Но ни Ханна, ни Добба Клоц не слушают его; они стоят лицом к лицу — одна выше другой на полметра и тяжелее фунтов на сто.
— Ты умеешь читать? — спрашивает Добба.
— Лучше вас.
— И считать?
— Как банкир. И на следующий вопрос отвечаю — «да».
— Я тебе еще не задала следующего вопроса.
— Вы хотите спросить, смогла ли бы я содержать в порядке ваш магазин, грязный, как свинарник. Ответ — да. Могу, потому что вы же это делаете. Это нетрудно.
— Ты так думаешь?
— М-м-м, — мычит Ханна.
— Допустим, я говорю, допустим, я тебя беру…
— Допустим, я хочу остаться у вас.
— Я тебе предоставляю пищу и место для сна.
— С окном и ночным освещением.
— Может, еще шелковые простыни? — издевается Добба. — Ты умеешь готовить?
— Чего нет, того нет, — признается Ханна. — И в шитье я — полный профан.
— Еда и постель — все. Ни рубля, ни копейки.
— Ничего, — спокойно отвечает Ханна. — Я возьму из кассы.
Мендель закрывает глаза, уже представляя, как он будет бегать по всей Варшаве и стучаться во все двери с напрасной надеждой пристроить эту пигалицу со слишком свободно подвешенным языком. Он ждет, когда взорвется Добба. Она взрывается, но не так, как он ожидал: первая дрожь пробегает по поверхности этой темной груды жира, блузок и юбок, потом трясется лицо, изрытое геологическими складками, затем из глубин поднимается глухое урчание, словно готовый прорваться вулкан…

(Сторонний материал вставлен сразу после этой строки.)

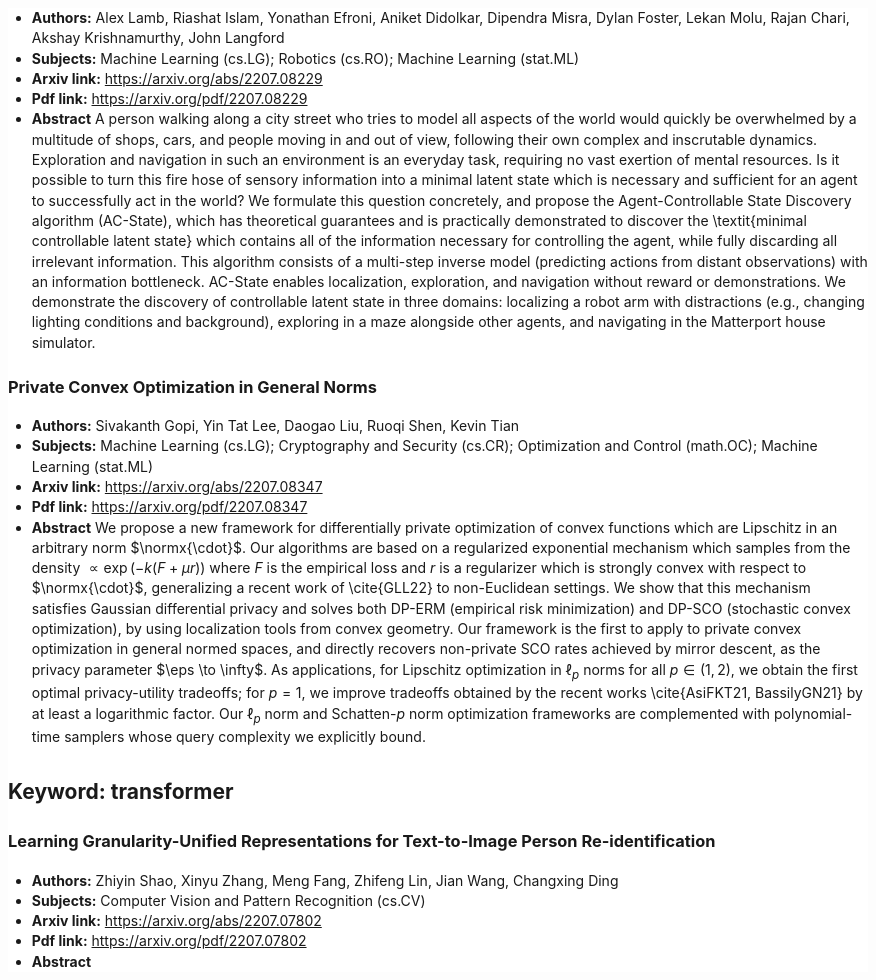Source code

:  - **Authors:** Alex Lamb, Riashat Islam, Yonathan Efroni, Aniket Didolkar, Dipendra Misra, Dylan Foster, Lekan Molu, Rajan Chari, Akshay Krishnamurthy, John Langford
 - **Subjects:** Machine Learning (cs.LG); Robotics (cs.RO); Machine Learning (stat.ML)
 - **Arxiv link:** https://arxiv.org/abs/2207.08229
 - **Pdf link:** https://arxiv.org/pdf/2207.08229
 - **Abstract**
 A person walking along a city street who tries to model all aspects of the world would quickly be overwhelmed by a multitude of shops, cars, and people moving in and out of view, following their own complex and inscrutable dynamics. Exploration and navigation in such an environment is an everyday task, requiring no vast exertion of mental resources. Is it possible to turn this fire hose of sensory information into a minimal latent state which is necessary and sufficient for an agent to successfully act in the world? We formulate this question concretely, and propose the Agent-Controllable State Discovery algorithm (AC-State), which has theoretical guarantees and is practically demonstrated to discover the \textit{minimal controllable latent state} which contains all of the information necessary for controlling the agent, while fully discarding all irrelevant information. This algorithm consists of a multi-step inverse model (predicting actions from distant observations) with an information bottleneck. AC-State enables localization, exploration, and navigation without reward or demonstrations. We demonstrate the discovery of controllable latent state in three domains: localizing a robot arm with distractions (e.g., changing lighting conditions and background), exploring in a maze alongside other agents, and navigating in the Matterport house simulator.
### Private Convex Optimization in General Norms
 - **Authors:** Sivakanth Gopi, Yin Tat Lee, Daogao Liu, Ruoqi Shen, Kevin Tian
 - **Subjects:** Machine Learning (cs.LG); Cryptography and Security (cs.CR); Optimization and Control (math.OC); Machine Learning (stat.ML)
 - **Arxiv link:** https://arxiv.org/abs/2207.08347
 - **Pdf link:** https://arxiv.org/pdf/2207.08347
 - **Abstract**
 We propose a new framework for differentially private optimization of convex functions which are Lipschitz in an arbitrary norm $\normx{\cdot}$. Our algorithms are based on a regularized exponential mechanism which samples from the density $\propto \exp(-k(F+\mu r))$ where $F$ is the empirical loss and $r$ is a regularizer which is strongly convex with respect to $\normx{\cdot}$, generalizing a recent work of \cite{GLL22} to non-Euclidean settings. We show that this mechanism satisfies Gaussian differential privacy and solves both DP-ERM (empirical risk minimization) and DP-SCO (stochastic convex optimization), by using localization tools from convex geometry. Our framework is the first to apply to private convex optimization in general normed spaces, and directly recovers non-private SCO rates achieved by mirror descent, as the privacy parameter $\eps \to \infty$. As applications, for Lipschitz optimization in $\ell_p$ norms for all $p \in (1, 2)$, we obtain the first optimal privacy-utility tradeoffs; for $p = 1$, we improve tradeoffs obtained by the recent works \cite{AsiFKT21, BassilyGN21} by at least a logarithmic factor. Our $\ell_p$ norm and Schatten-$p$ norm optimization frameworks are complemented with polynomial-time samplers whose query complexity we explicitly bound.
## Keyword: transformer
### Learning Granularity-Unified Representations for Text-to-Image Person  Re-identification
 - **Authors:** Zhiyin Shao, Xinyu Zhang, Meng Fang, Zhifeng Lin, Jian Wang, Changxing Ding
 - **Subjects:** Computer Vision and Pattern Recognition (cs.CV)
 - **Arxiv link:** https://arxiv.org/abs/2207.07802
 - **Pdf link:** https://arxiv.org/pdf/2207.07802
 - **Abstract**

Наконец раздается смех, сотрясающий все тело Доббы Клоц. К этому смеху Ханна присоединяет свой. Обе хохочут на глазах у остолбеневшего Менделя.
Мгновение спустя Ханна говорит:
— Все улажено, Мендель Визокер. Я останусь здесь на некоторое время.
Ханна видит себя в комнате, куда ее поместила Добба, на пятом, последнем, этаже дома на улице Гойна — на первом этаже находится магазин. Ханна в восторге от того, что ее комната так высоко, хотя поначалу эта высота ее немного пугала.
Здесь, в этой неотапливаемой комнате шириной в два и длиной в три метра, в течение трех тяжелых варшавских зим ей предстояло завершить формирование своей личности, увидеть конец своей юности, пережить первую драму с Тадеушем Ненским и дело Пельта Мазура.
Как она и требовала, в комнате есть окно, точнее — слуховое окошко. В погожие дни солнце заглядывает туда по утрам. Если влезть на стул, открывается вид на крыши Варшавы, на Вислу, на Пражский лес, а главное — на дворцы, костелы и все памятники города, в котором где-то есть, должен обязательно быть Тадеуш.